Another thing our family likes to do is visit Duke Gardens on the weekends. It is great to get everyone out into nature and experience the outdoors. The gardens have lots of great features that my kids and our family enjoy such as the koi fish pond, ducks, beautiful flower gardens and many nice walking trails. Mostly it is just fun to get everyone outside.
Eno River State Park | Durham, NC Jennifer Sweeting
Eno River Park is an absolute gem. It has it all—beautiful landscapes, a historic home, hanging bridges, trails, educational opportunities, a music festival, a photography museum, a working gristmill, fishing paddling, swimming, camping, and playing in the river. You can access different parts of the expansive park through five entrances. The park features 30 miles of hiking trails and regularly offers ranger guided hikes with a huge variety of themes from salamanders to geology. Most programs are free but require a reservation.
For many years the Eno River was home to Riverdave’s wafting program, where he led small groups on inflatable rafting trips down the river.
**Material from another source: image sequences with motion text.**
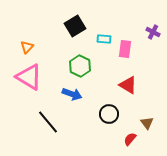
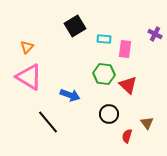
purple cross: moved 2 px right, 2 px down
green hexagon: moved 24 px right, 8 px down; rotated 20 degrees counterclockwise
red triangle: rotated 12 degrees clockwise
blue arrow: moved 2 px left, 1 px down
red semicircle: moved 3 px left, 3 px up; rotated 24 degrees counterclockwise
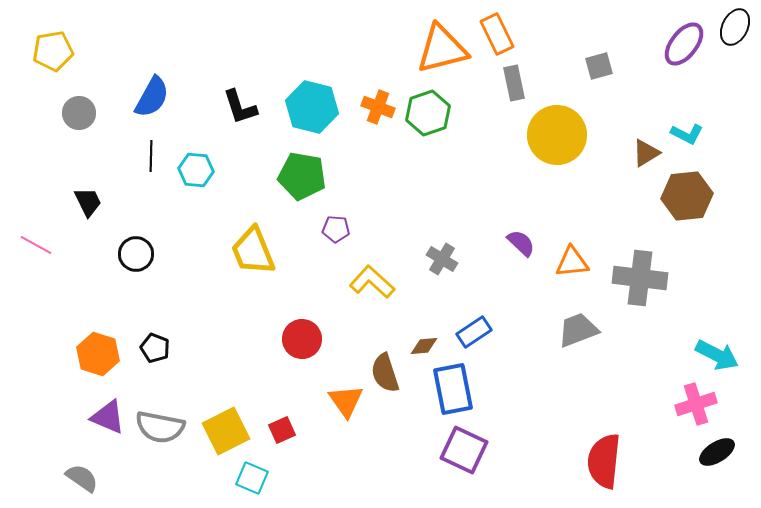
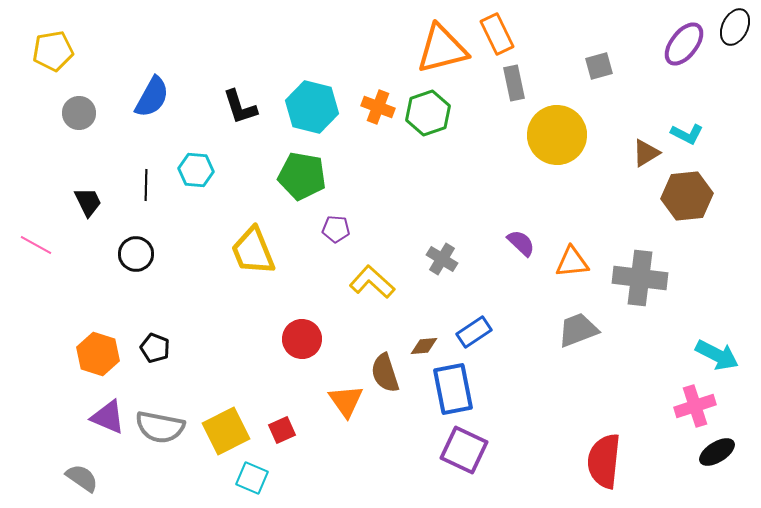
black line at (151, 156): moved 5 px left, 29 px down
pink cross at (696, 404): moved 1 px left, 2 px down
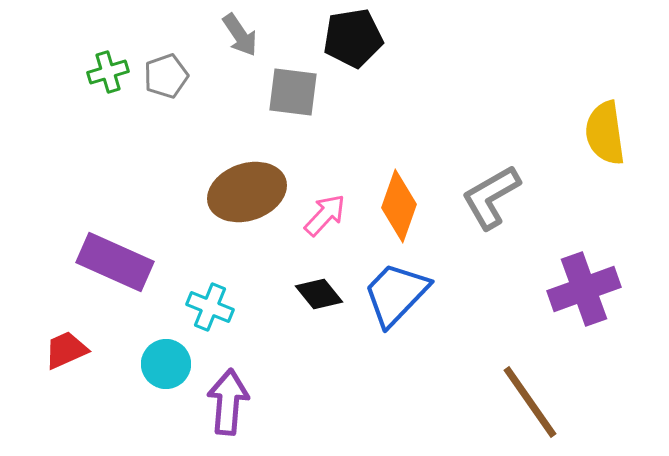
This Durham native and naturalist teaches through fist-hand experiences. He now offers private guided trips.
These days the Eno River Association provides up-to-date information for local paddlers, in additional to their wonderful work in natural and historic preservation. You can bring your own or rent equipment. There are great options for all skill levels depending upon the water level. This association is also responsible for the popular summer music and arts festival in July, Festival for the Eno. This is a can’t-miss event for anyone who lives near Durham.
This park is well used by the community. It is home to children’s camps including The School House of Wonder, which hosts camps year-round at the West Point on the Eno site. It’s also a popular destination for field trips of all kinds. If you have small children, or are just a kid at heart, this post offers lots of helpful details.
It is so close to home, but feels like a true escape to the woods. You should plan a field trip of your own very soon!